» **Problem requirements**
Reproduce word for word the part of the court opinion below that runs from "The trial court ruled" up to and including "on the matter.".

» **Provided text**
|---|

Gonzalez Arroyo moved in limine to exclude Dr. Washington's testimony arguing that such testimony is unreliable, unduly prejudicial, and improperly vouches for the credibility of the complaining witness. In the event the court was inclined to admit the testimony, Gonzalez Arroyo argued it should be limited to "CSAAS syndrome attributes and to dispelling purported myths about victim behavior." Gonzalez Arroyo also argued that Dr. Washington should not be allowed to testify that a "typical molester [is] someone well known to the victim."
The trial court ruled that it would admit the evidence, subject to the limitations identified by the prosecutor. The prosecutor reiterated that, because the defense intended to call character witnesses who would give their opinion about whether Gonzalez Arroyo was the kind of person who could be a child molester, he intended to have Dr. Washington testify that "there is no profile that joins all the types of people that commit these kinds of acts." Defense counsel made no further argument on that issue. The trial court also noted that the parties had jointly drafted a jury instruction on the matter.
2. Applicable law and standard of review
Expert opinion testimony is admissible when the subject matter is "beyond common experience" and the opinion would assist the trier of fact. (Evid. Code, § 801, subd. (a).)" 'When expert opinion is offered, much must be left to the trial court's discretion.' [Citation.] The trial court has broad discretion in deciding whether to admit or exclude expert testimony [citation], and its decision as to whether expert testimony meets the standard for admissibility is subject to review for abuse of discretion. [Citations.]" (People v. McDowell (2012) 54 Cal.4th 395, 426.)
"Trial courts may admit CSAAS evidence to disabuse jurors of five commonly held 'myths' or misconceptions about child sexual abuse. [Citation.] While CSAAS evidence is not relevant to prove the alleged sexual abuse occurred, it is well established in California law CSAAS evidence is relevant for the limited purpose of evaluating the credibility of an alleged child victim of sexual abuse. [Citations.]" (Lapenias, supra, 67 Cal.App.5th 162, 171; see also In re S.C. (2006) 138 Cal.App.4th 396, 418; People v. Wells (2004) 118 Cal.App.4th 179, 188; People v. Patino (1994) 26 Cal.App.4th 1737, 1744-1745 (Patino); People v. Housley (1992) 6 Cal.App.4th 947, 955-956; People v. Harlan (1990) 222 Cal.App.3d 439, 449-450; People v. Stark (1989) 213 Cal.App.3d 107, 116-117.) CSAAS evidence "is admissible solely for the purpose of showing that the victim's reactions as demonstrated by the evidence are not inconsistent with having been molested." (People v. Bowker (1988) 203 Cal.App.3d 385, 394.) "For instance, where a child delays a significant period of time before reporting an incident or pattern of abuse, an expert could testify that such delayed reporting is not inconsistent with the secretive environment often created by an abuser who occupies a position of trust." (Ibid.) CSAAS evidence "is not admissible to prove that the complaining witness has in fact been sexually abused; it is admissible to rehabilitate such witness's credibility when the defendant suggests that the child's conduct after the incident-e.g., a delay in reporting-is inconsistent with his or her testimony claiming molestation. [Citations.] 'Such expert testimony is needed to disabuse jurors of commonly held misconceptions about child sexual abuse, and to explain the emotional antecedents of abused children's seemingly self-impeaching behavior.'" (People v. McAlpin (1991) 53 Cal.3d 1289, 1300-1301, fn. omitted (McAlpin).)

|---|

» **Supplied information**
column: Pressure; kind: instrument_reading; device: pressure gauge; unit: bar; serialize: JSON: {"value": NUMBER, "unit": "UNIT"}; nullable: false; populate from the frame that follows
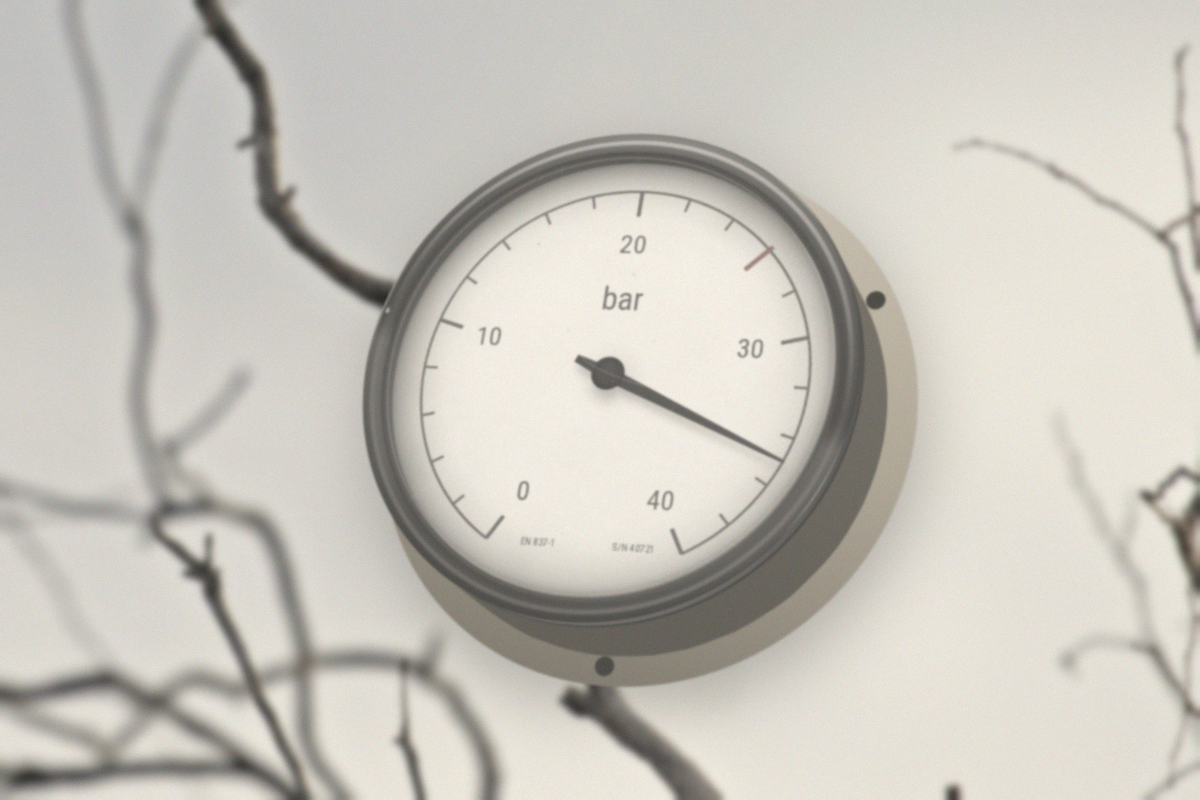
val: {"value": 35, "unit": "bar"}
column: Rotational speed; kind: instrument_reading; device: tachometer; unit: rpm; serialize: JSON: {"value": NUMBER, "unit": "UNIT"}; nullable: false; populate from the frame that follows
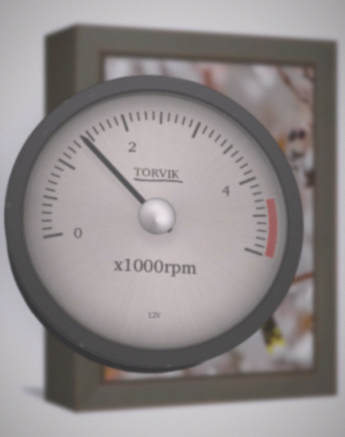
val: {"value": 1400, "unit": "rpm"}
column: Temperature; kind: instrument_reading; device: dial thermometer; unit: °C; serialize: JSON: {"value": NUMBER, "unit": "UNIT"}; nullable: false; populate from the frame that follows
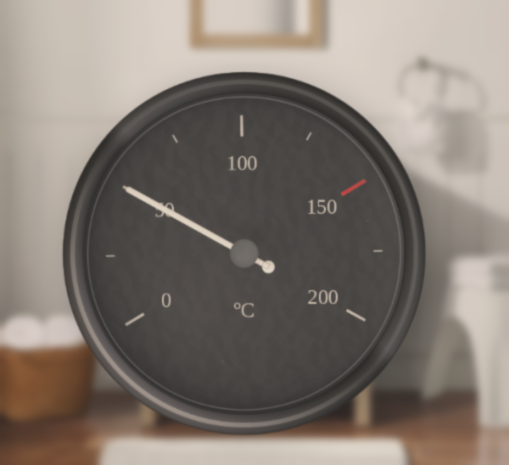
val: {"value": 50, "unit": "°C"}
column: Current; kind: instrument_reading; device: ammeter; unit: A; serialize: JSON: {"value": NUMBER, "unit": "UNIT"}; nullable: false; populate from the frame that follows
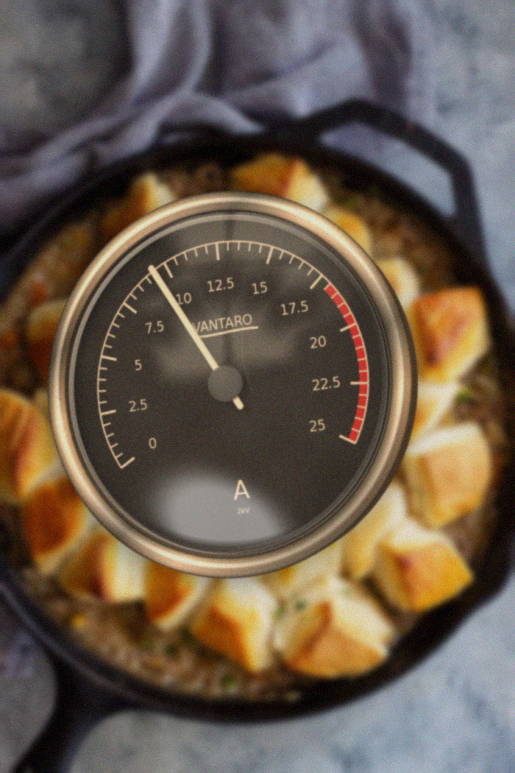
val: {"value": 9.5, "unit": "A"}
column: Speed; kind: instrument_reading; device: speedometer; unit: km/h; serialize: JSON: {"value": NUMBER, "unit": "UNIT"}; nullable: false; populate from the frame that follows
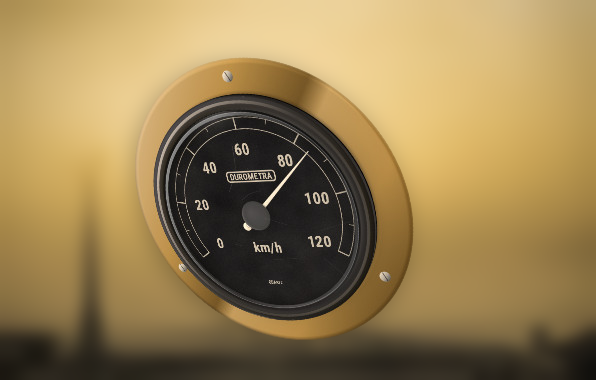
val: {"value": 85, "unit": "km/h"}
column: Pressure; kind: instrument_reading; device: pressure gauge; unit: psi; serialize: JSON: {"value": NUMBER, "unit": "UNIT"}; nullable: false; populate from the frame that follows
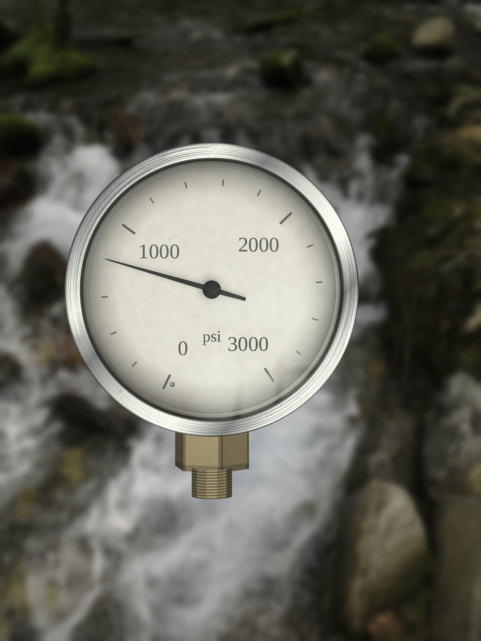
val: {"value": 800, "unit": "psi"}
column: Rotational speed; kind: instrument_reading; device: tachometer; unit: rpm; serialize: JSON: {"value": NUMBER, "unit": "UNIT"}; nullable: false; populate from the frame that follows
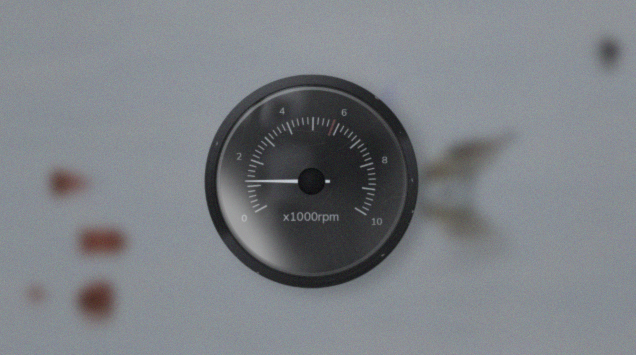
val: {"value": 1200, "unit": "rpm"}
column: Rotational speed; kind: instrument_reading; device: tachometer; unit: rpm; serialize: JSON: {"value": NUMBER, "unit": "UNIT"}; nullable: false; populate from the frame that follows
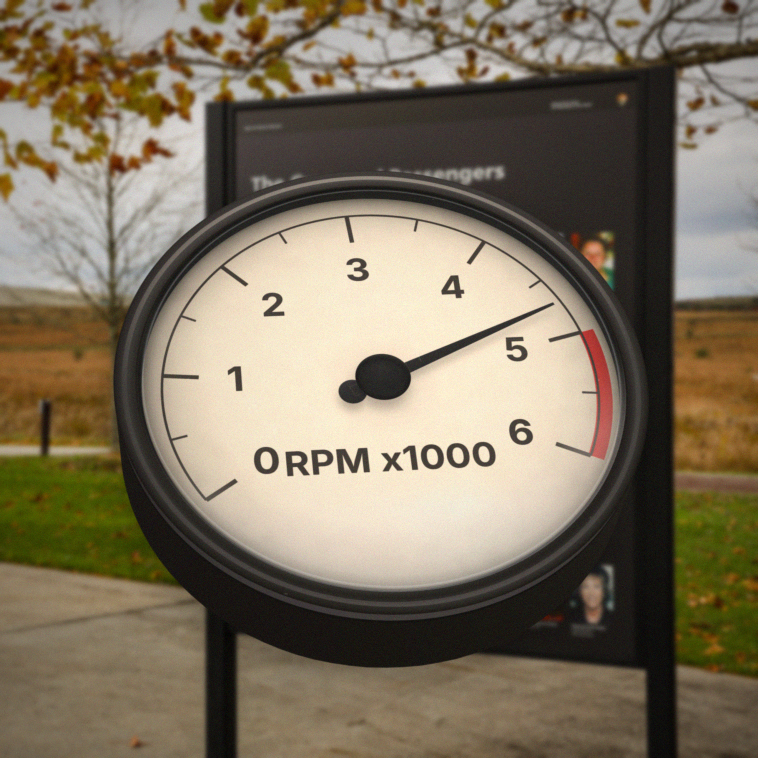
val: {"value": 4750, "unit": "rpm"}
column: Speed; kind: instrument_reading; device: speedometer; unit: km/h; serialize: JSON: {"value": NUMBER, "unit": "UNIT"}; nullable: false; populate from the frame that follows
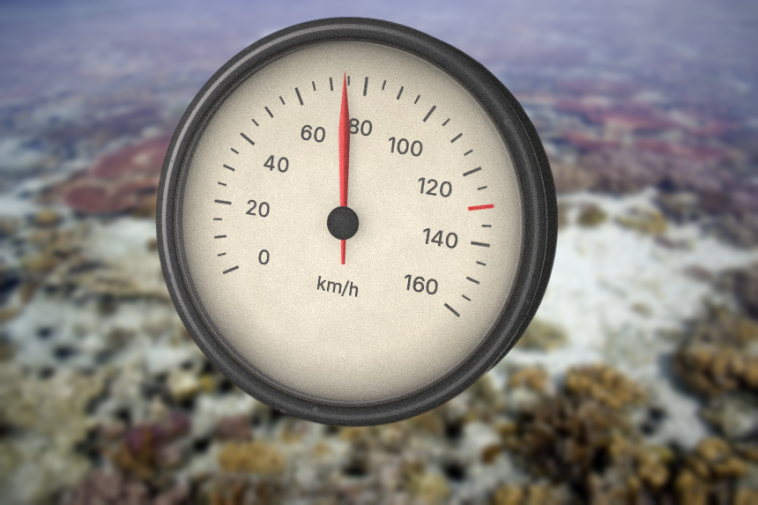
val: {"value": 75, "unit": "km/h"}
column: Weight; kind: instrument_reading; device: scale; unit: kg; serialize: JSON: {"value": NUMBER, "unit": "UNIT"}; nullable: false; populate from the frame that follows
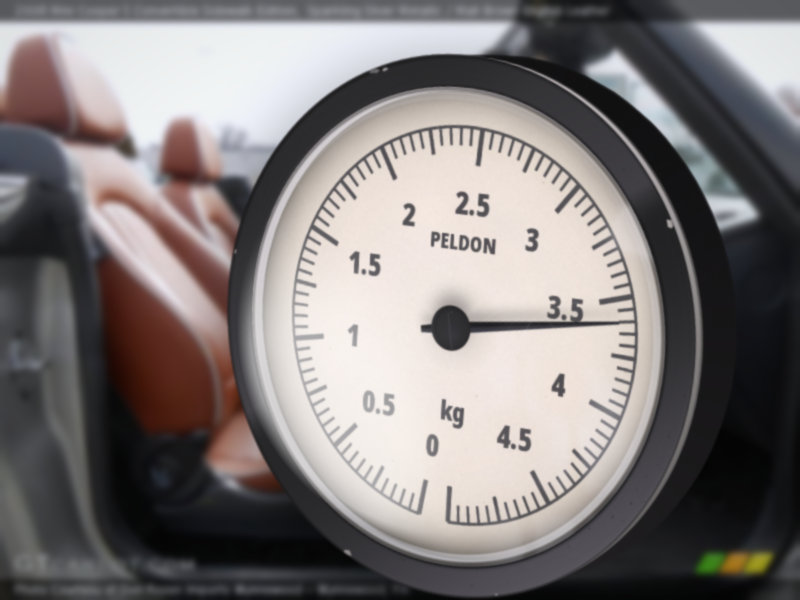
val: {"value": 3.6, "unit": "kg"}
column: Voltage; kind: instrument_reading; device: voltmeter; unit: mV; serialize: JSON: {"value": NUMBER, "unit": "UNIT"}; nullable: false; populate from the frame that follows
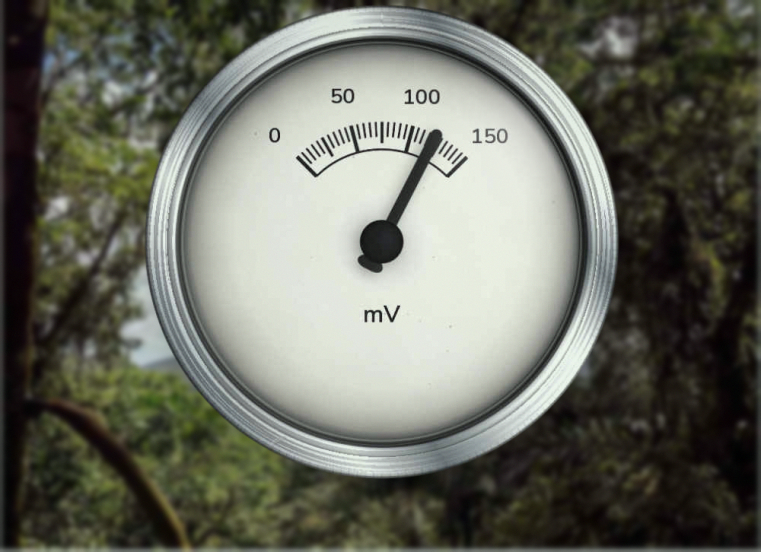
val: {"value": 120, "unit": "mV"}
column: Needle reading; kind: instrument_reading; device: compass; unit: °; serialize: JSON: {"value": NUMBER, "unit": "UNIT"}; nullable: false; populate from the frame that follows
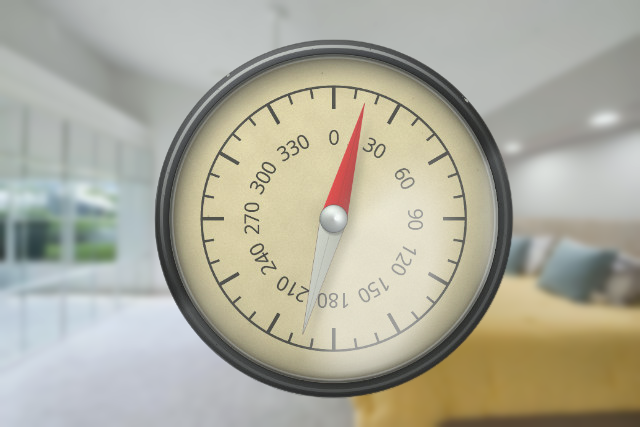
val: {"value": 15, "unit": "°"}
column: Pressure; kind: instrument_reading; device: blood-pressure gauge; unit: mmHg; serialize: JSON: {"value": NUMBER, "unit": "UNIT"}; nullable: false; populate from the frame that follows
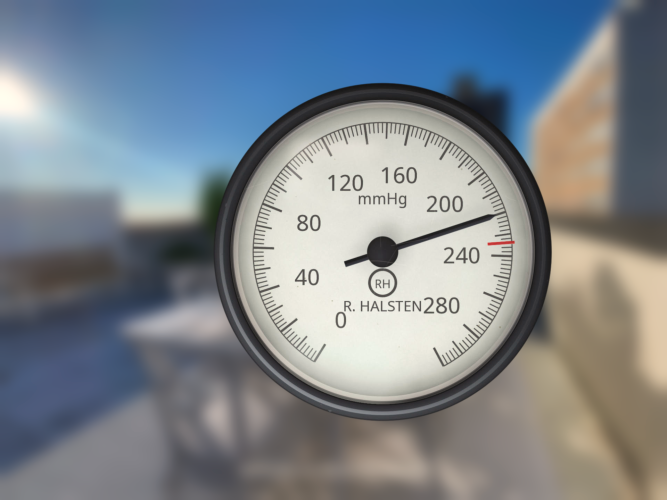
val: {"value": 220, "unit": "mmHg"}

|---|

» **Solved problem**
The trial court ruled that it would admit the evidence, subject to the limitations identified by the prosecutor. The prosecutor reiterated that, because the defense intended to call character witnesses who would give their opinion about whether Gonzalez Arroyo was the kind of person who could be a child molester, he intended to have Dr. Washington testify that "there is no profile that joins all the types of people that commit these kinds of acts." Defense counsel made no further argument on that issue. The trial court also noted that the parties had jointly drafted a jury instruction on the matter.